## EXERCISE GOAL
Below are some records; find each line that carries the word "Jual" and copy it.

## Source records
###
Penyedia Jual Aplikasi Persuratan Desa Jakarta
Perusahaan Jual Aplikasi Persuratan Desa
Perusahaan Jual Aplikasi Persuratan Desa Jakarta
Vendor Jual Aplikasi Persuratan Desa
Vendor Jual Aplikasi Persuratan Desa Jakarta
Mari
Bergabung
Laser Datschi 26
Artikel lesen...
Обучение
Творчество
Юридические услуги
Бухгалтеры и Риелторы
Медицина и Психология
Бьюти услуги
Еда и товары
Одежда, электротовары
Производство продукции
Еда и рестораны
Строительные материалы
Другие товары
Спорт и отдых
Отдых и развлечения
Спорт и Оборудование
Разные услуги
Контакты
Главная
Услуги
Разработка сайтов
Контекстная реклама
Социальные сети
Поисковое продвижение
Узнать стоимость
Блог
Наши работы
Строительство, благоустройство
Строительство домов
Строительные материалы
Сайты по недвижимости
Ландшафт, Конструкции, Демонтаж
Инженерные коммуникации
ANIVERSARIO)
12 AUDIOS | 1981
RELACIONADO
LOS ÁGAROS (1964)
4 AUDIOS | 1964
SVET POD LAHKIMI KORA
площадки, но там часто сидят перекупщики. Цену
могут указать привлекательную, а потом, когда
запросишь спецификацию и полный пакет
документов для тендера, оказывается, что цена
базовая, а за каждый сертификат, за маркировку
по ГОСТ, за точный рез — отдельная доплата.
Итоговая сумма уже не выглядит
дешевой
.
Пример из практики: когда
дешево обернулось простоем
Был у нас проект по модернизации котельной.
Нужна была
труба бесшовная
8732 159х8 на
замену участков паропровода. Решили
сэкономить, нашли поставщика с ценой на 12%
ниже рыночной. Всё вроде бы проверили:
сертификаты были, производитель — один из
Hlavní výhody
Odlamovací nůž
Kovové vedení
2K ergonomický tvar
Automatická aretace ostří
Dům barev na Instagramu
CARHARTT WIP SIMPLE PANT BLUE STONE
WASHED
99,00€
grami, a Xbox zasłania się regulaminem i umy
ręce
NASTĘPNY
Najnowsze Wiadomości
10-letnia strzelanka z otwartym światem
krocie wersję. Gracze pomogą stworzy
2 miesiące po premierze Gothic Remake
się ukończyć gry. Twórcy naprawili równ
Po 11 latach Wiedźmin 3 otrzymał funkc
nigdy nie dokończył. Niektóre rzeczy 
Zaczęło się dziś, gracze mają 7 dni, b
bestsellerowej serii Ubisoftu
###
## RESULT OF THIS TASK
Penyedia Jual Aplikasi Persuratan Desa Jakarta
Perusahaan Jual Aplikasi Persuratan Desa
Perusahaan Jual Aplikasi Persuratan Desa Jakarta
Vendor Jual Aplikasi Persuratan Desa
Vendor Jual Aplikasi Persuratan Desa Jakarta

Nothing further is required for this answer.